Am I ready to return to work? Assisting cancer survivors to determine work readiness.

PURPOSE: A critical initial step in work re-entry involves the determination of work readiness. Cancer survivors have requested increased health care provider involvement in their work readiness decisions. However, there has been no exploration of current practices in determining work readiness, and thus no specific recommendations regarding how to assist survivors in answering the question: Am I ready to return to work? METHODS: To explore return to work following cancer and the workplace supports survivors require, we completed an exploratory qualitative study.
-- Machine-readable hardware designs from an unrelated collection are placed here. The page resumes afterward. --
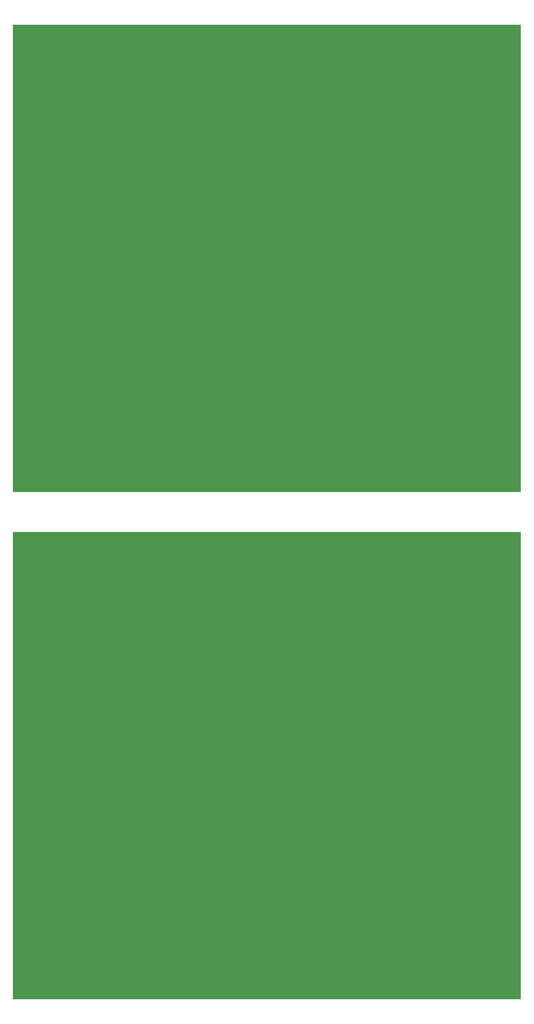
<source format=gbr>
G04 DipTrace 2.4.0.2*
%INBoard.gbr*%
%MOMM*%
%ADD11C,0.14*%
%FSLAX53Y53*%
G04*
G71*
G90*
G75*
G01*
%LNBoardPoly*%
%LPD*%
G36*
X0Y91440D2*
D11*
Y-25400D1*
X127000D1*
Y91440D1*
X0D1*
G37*
G36*
Y218280D2*
D11*
Y101440D1*
X127000D1*
Y218280D1*
X0D1*
G37*
M02*

</source>
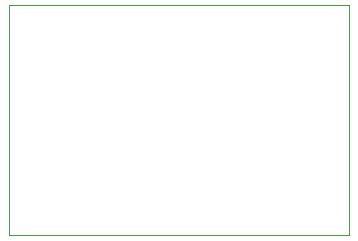
<source format=gbr>
G04 #@! TF.GenerationSoftware,KiCad,Pcbnew,5.1.9*
G04 #@! TF.CreationDate,2021-03-07T10:51:21+01:00*
G04 #@! TF.ProjectId,UniAmp,556e6941-6d70-42e6-9b69-6361645f7063,rev?*
G04 #@! TF.SameCoordinates,Original*
G04 #@! TF.FileFunction,Paste,Bot*
G04 #@! TF.FilePolarity,Positive*
%FSLAX46Y46*%
G04 Gerber Fmt 4.6, Leading zero omitted, Abs format (unit mm)*
G04 Created by KiCad (PCBNEW 5.1.9) date 2021-03-07 10:51:21*
%MOMM*%
%LPD*%
G01*
G04 APERTURE LIST*
G04 #@! TA.AperFunction,Profile*
%ADD10C,0.050000*%
G04 #@! TD*
G04 APERTURE END LIST*
D10*
X113010000Y-56530000D02*
X113010000Y-75960000D01*
X141850000Y-56530000D02*
X113010000Y-56530000D01*
X141850000Y-75960000D02*
X141850000Y-56530000D01*
X113010000Y-75960000D02*
X141850000Y-75960000D01*
M02*

</source>
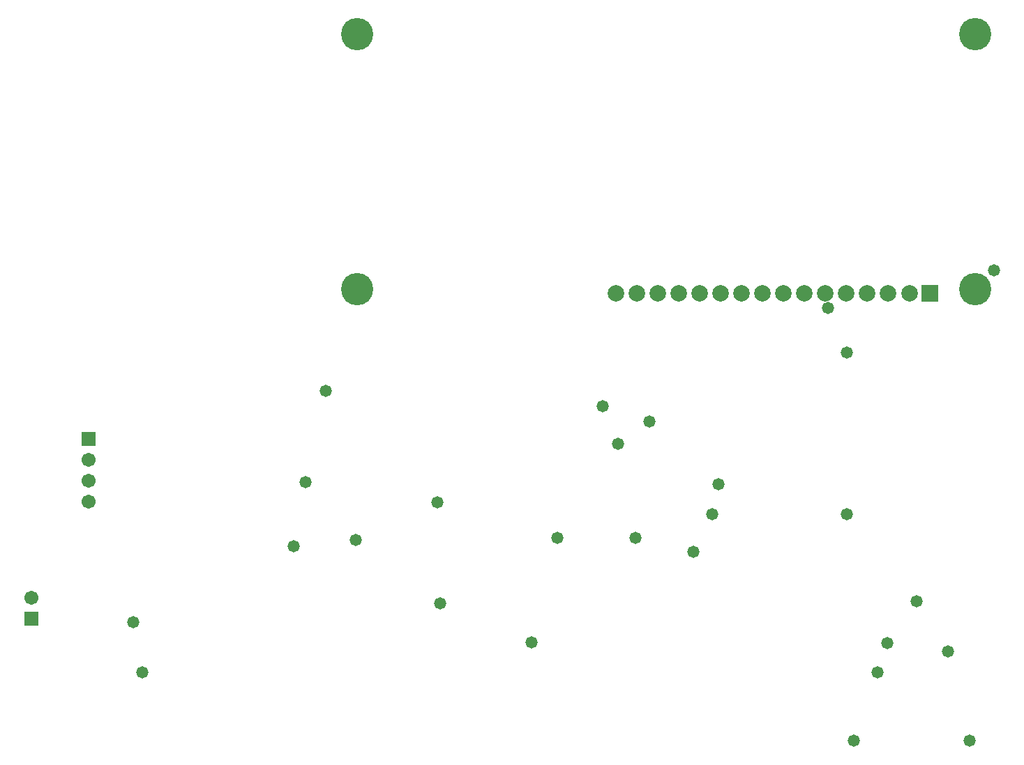
<source format=gbs>
G04 Layer_Color=16711935*
%FSLAX25Y25*%
%MOIN*%
G70*
G01*
G75*
%ADD46R,0.07887X0.07887*%
%ADD47C,0.07887*%
%ADD48C,0.15430*%
%ADD49R,0.06706X0.06706*%
%ADD50C,0.06706*%
%ADD51C,0.05800*%
D46*
X540650Y352827D02*
D03*
D47*
X531004D02*
D03*
X520650D02*
D03*
X510650D02*
D03*
X500650D02*
D03*
X490650D02*
D03*
X480650D02*
D03*
X470650D02*
D03*
X460650D02*
D03*
X450650D02*
D03*
X440650D02*
D03*
X430650D02*
D03*
X420650D02*
D03*
X410650D02*
D03*
X400650D02*
D03*
X390650D02*
D03*
D48*
X562303Y354795D02*
D03*
Y476843D02*
D03*
X267028Y354795D02*
D03*
Y476843D02*
D03*
D49*
X111260Y197000D02*
D03*
X138500Y283000D02*
D03*
D50*
X111260Y207000D02*
D03*
X138500Y253000D02*
D03*
Y263000D02*
D03*
Y273000D02*
D03*
D51*
X159900Y195500D02*
D03*
X164100Y171500D02*
D03*
X350240Y185800D02*
D03*
X549400Y181300D02*
D03*
X384100Y298900D02*
D03*
X391700Y280900D02*
D03*
X534100Y205300D02*
D03*
X571100Y363700D02*
D03*
X500900Y247000D02*
D03*
X436600D02*
D03*
X252000Y306000D02*
D03*
X400000Y235800D02*
D03*
X362500D02*
D03*
X305200Y252800D02*
D03*
X500900Y324500D02*
D03*
X236700Y231760D02*
D03*
X266400Y234800D02*
D03*
X492000Y345600D02*
D03*
X504200Y138700D02*
D03*
X559700D02*
D03*
X520200Y185300D02*
D03*
X427700Y229000D02*
D03*
X406650Y291250D02*
D03*
X515650Y171500D02*
D03*
X439736Y261559D02*
D03*
X242140Y262260D02*
D03*
X306643Y204343D02*
D03*
M02*

</source>
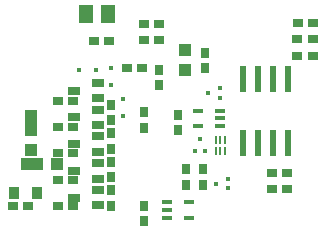
<source format=gtp>
%FSDAX25Y25*%
%MOIN*%
%SFA1B1*%

%IPPOS*%
%ADD10R,0.008660X0.027560*%
%ADD11R,0.027560X0.035430*%
%ADD12R,0.035430X0.027560*%
%ADD13R,0.036220X0.015750*%
%ADD14R,0.015750X0.015750*%
%ADD15R,0.033470X0.039370*%
%ADD16R,0.033470X0.039370*%
%ADD17R,0.015750X0.015750*%
%ADD18R,0.039370X0.027560*%
%ADD19R,0.043310X0.039370*%
%ADD20R,0.039370X0.043310*%
%ADD21R,0.039370X0.090550*%
%ADD22R,0.051180X0.059060*%
%ADD23R,0.023620X0.086610*%
%LNmoo1.1-1*%
%LPD*%
G54D10*
X0309075Y0365580D03*
X0307500D03*
X0305925D03*
Y0361821D03*
X0307500D03*
X0309075D03*
G54D11*
X0282000Y0338541D03*
Y0343659D03*
X0293500Y0368941D03*
Y0374059D03*
X0301800Y0350741D03*
X0296200Y0355859D03*
X0301800D03*
X0282000Y0369641D03*
Y0374759D03*
X0271100Y0372141D03*
Y0377259D03*
Y0362641D03*
Y0367759D03*
Y0343641D03*
Y0348759D03*
Y0353141D03*
Y0358259D03*
X0302400Y0389441D03*
Y0394559D03*
X0287200Y0389059D03*
Y0383941D03*
X0296200Y0350741D03*
G54D12*
X0324641Y0354600D03*
X0329759D03*
X0243559Y0343600D03*
X0238441D03*
X0338259Y0393600D03*
X0333141D03*
X0338259Y0399300D03*
X0333141D03*
X0287159Y0404200D03*
Y0399000D03*
X0281559Y0389500D03*
X0276441D03*
X0258559Y0378700D03*
X0253441D03*
X0258559Y0369800D03*
X0253441D03*
X0258559Y0361100D03*
X0253441D03*
X0258559Y0352200D03*
X0253441D03*
X0258559Y0343600D03*
X0253441D03*
X0282041Y0399000D03*
Y0404200D03*
X0333441Y0404500D03*
X0338559D03*
X0324741Y0349200D03*
X0329859D03*
X0265441Y0398700D03*
X0270559D03*
G54D13*
X0297240Y0344759D03*
X0289760D03*
Y0342200D03*
Y0339641D03*
X0297240D03*
X0307540Y0370241D03*
Y0372800D03*
X0300060Y0375359D03*
Y0370241D03*
X0307540Y0375359D03*
G54D14*
X0310068Y0349425D03*
Y0352575D03*
X0306132Y0351000D03*
X0307469Y0379725D03*
X0303532Y0381300D03*
X0307469Y0382875D03*
X0260488Y0389000D03*
X0266000D03*
G54D15*
X0242600Y0357524D03*
X0238860Y0348076D03*
G54D16*
X0246340Y0348076D03*
G54D17*
X0299225Y0361831D03*
X0275000Y0379112D03*
Y0373600D03*
X0271000Y0384000D03*
Y0389512D03*
X0300800Y0365769D03*
X0302375Y0361831D03*
G54D18*
X0258765Y0382000D03*
X0266835Y0384559D03*
Y0379441D03*
X0258765Y0373100D03*
X0266835Y0375659D03*
Y0370541D03*
X0258765Y0364200D03*
X0266835Y0366759D03*
Y0361641D03*
X0258765Y0355300D03*
X0266835Y0357859D03*
Y0352741D03*
X0258765Y0346400D03*
X0266835Y0348959D03*
Y0343841D03*
G54D19*
X0246354Y0357500D03*
X0253046D03*
G54D20*
X0244300Y0362291D03*
X0295700Y0395746D03*
Y0389054D03*
G54D21*
X0244300Y0371346D03*
G54D22*
X0270240Y0407500D03*
X0262760D03*
G54D23*
X0314950Y0385764D03*
X0319950D03*
X0324950D03*
X0329950D03*
X0314950Y0364586D03*
X0319950D03*
X0324950D03*
X0329950D03*
M02*
</source>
We conducted semi-structured interviews with (i) cancer survivors (n = 16) and (ii) health care/vocational service providers (n = 16). Data were analyzed using thematic analysis. Themes specific to work readiness are discussed. RESULTS: Three key processes were deemed relevant to determining work readiness by health care providers and survivors: (1) assessing functional abilities in relation to job demands; (2) identifying survivor strengths and barriers to return to work; and (3) identifying supports available in the workplace. Challenges to work readiness determinations, were described by survivors and providers, related to: (i) the complexity of cancer, (ii) the accuracy of work readiness determinations, and (iii) the lack of established processes for addressing work goals. CONCLUSIONS: Health care providers need to work collaboratively with survivors to determine if they are physically, cognitively, and emotionally ready to return to work, and with workplaces to determine if they are prepared to provide the necessary supports. Further stakeholder collaboration is also warranted. IMPLICATIONS FOR CANCER SURVIVORS: Supports from health care providers in determining work readiness can ensure survivors do not return to work either "too early" or "too late."